Kramna Mudî era uma aldeia Kiña que se localizava na margem Oeste da BR-174, no Baixo rio Alalaú, próximo ao local conhecido como Travessia sobre a Umá, um “varadouro interétnico” que atravessava o território Waimiri-Atroari de Sul a Norte, para interligar com os Wai Wai e outros povos Karib na Guiana e no Suriname. No final de setembro de 1974, Kramna Mudî acolhia o povo Kiña para uma festa tradicional. Visitantes do Camanaú e do Baixo Alalaú já estavam lá. O pessoal das aldeias do Norte ainda estava a caminho.

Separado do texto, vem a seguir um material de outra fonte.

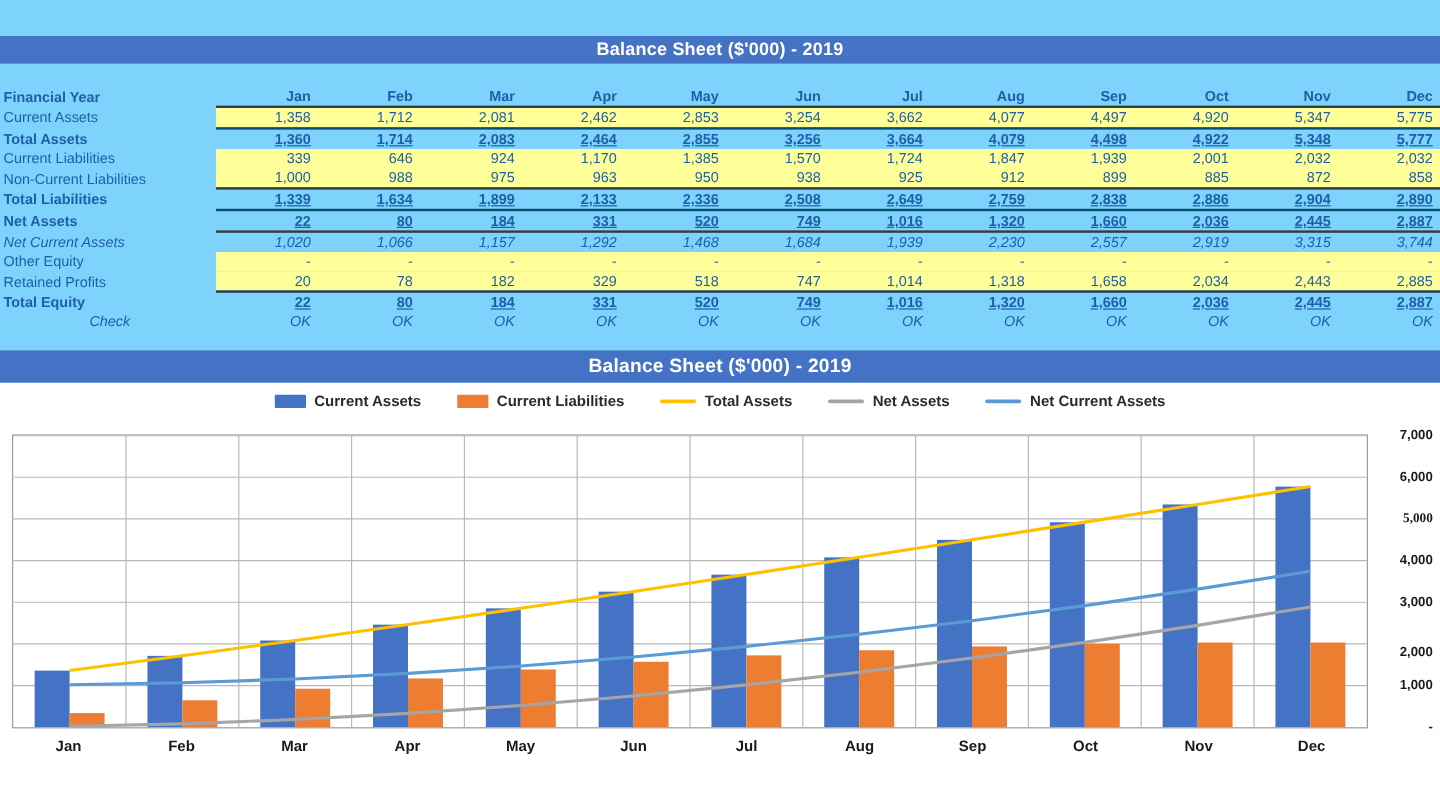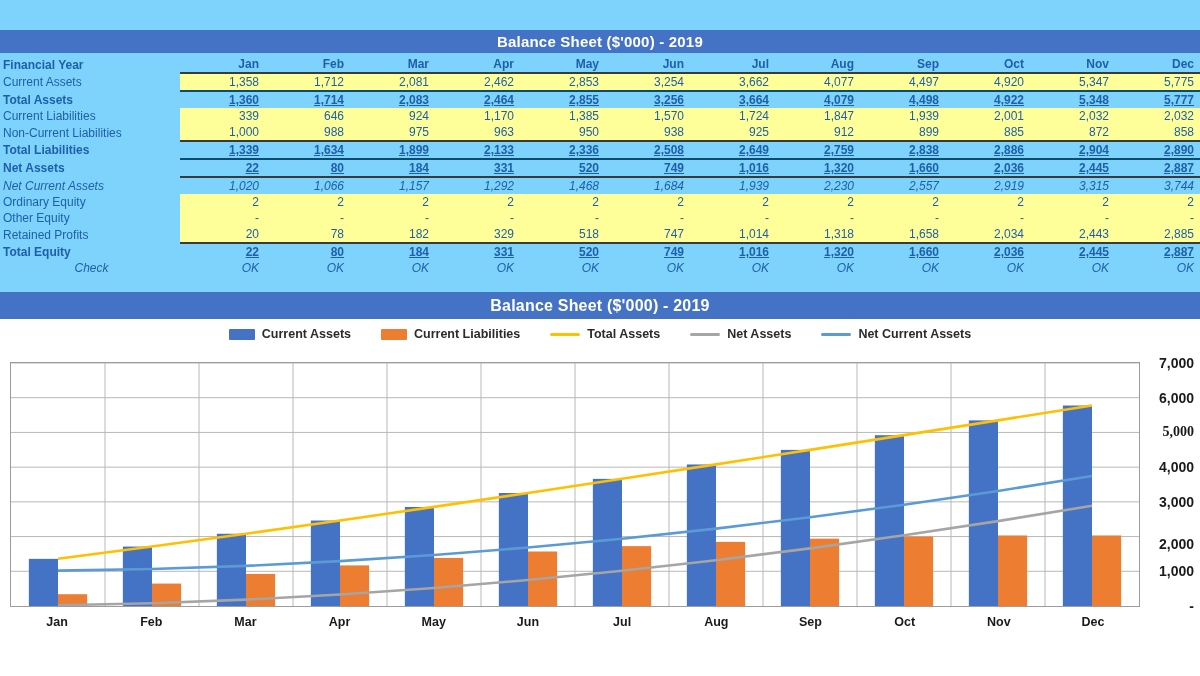"Financial Year" #sheet { top: 56px -> 72px }
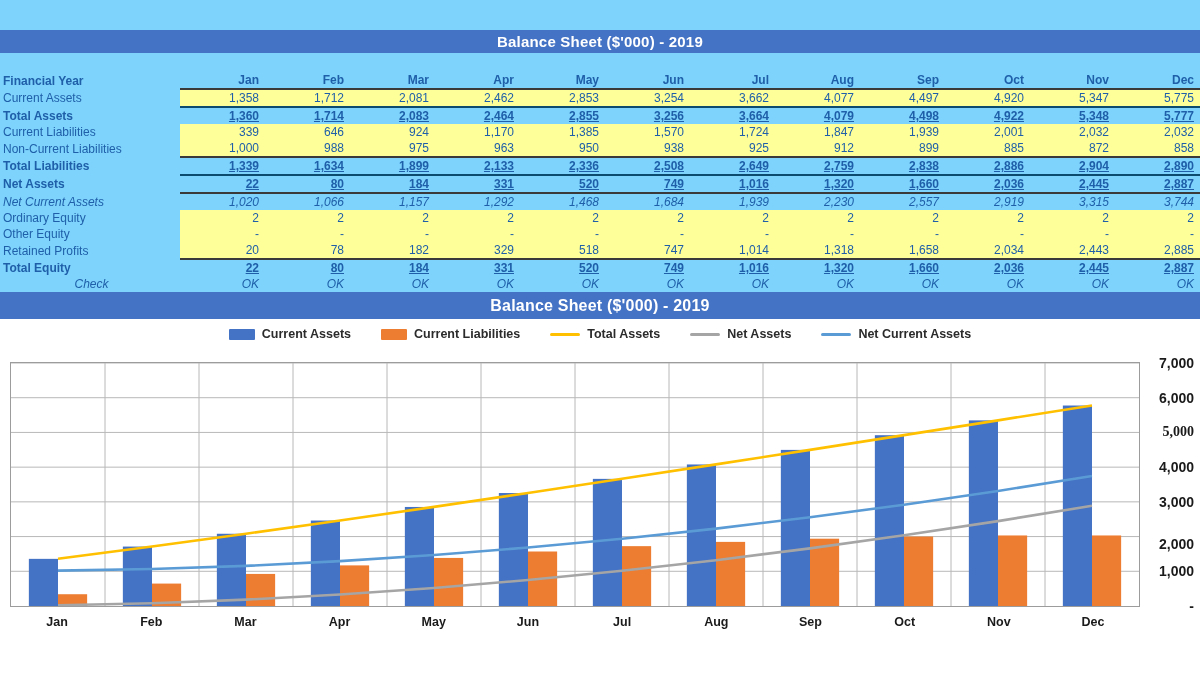"Ordinary Equity" tr.hl { html: <tr> <td>Ordinary Equity</td> <td>2</td> <td>2</td> <td>2</td> <td>2</td> <td>2</td> <td>2</td> <td>2</td> <td>2</td> <td>2</td> <td>2</td> <td>2</td> <td>2</td> </tr> -> none }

A festa já estava começando com muita gente reunida. Pelo meio dia um ronco de avião se aproxima. O pessoal sai das malocas para ver. A criançada se concentra no pátio. O avião derramou um pó e todos morreram, menos um. O tuxaua Comprido estava a caminho. Vinha do Norte com a sua gente. Chegando perto estranharam o silêncio. Aldeia em festa sempre está cheia de algazarra. Ao se aproximarem encontraram todos mortos, menos um. Morreram sem um sinal de violência no corpo. Dentro da maloca, nos girais, grande quantidade de carne moqueada, mostrando que tudo estava preparado para acolher muita gente. O sobrevivente só se recordava do barulho do avião passando por cima da aldeia e do pó que caia. Os Kiña forneceram uma relação de 33 parentes mortos neste massacre.
Contaram-nos que Comprido, ao ver os parentes mortos pelo chão, revoltou-se muito. Antes de voltarem para as suas malocas, provavelmente no dia 30 de setembro de 1974 à tarde, um grupo de Kiña atacou três funcionários da FUNAI, João Dionísio do Norte, Paulo Ramos e Luiz Pereira Braga, que subiam o Rio Alalaú para abastecerem o Posto Alalaú II. Mataram os três e jogaram os corpos na altura da Travessia, local onde a Umá (varadouro) atravessa o Alalaú, a aproximadamente seis quilômetros da aldeia chacinada. No dia seguinte, o tuxaua Comprido atacou o Posto Alalaú II, a aproximadamente 500 m da ponte do Rio Alalaú, então, o ponto mais avançado da BR-174.
Casa da Cultura do Urubuí / Presidente Figueiredo / 14 de maio de 2011.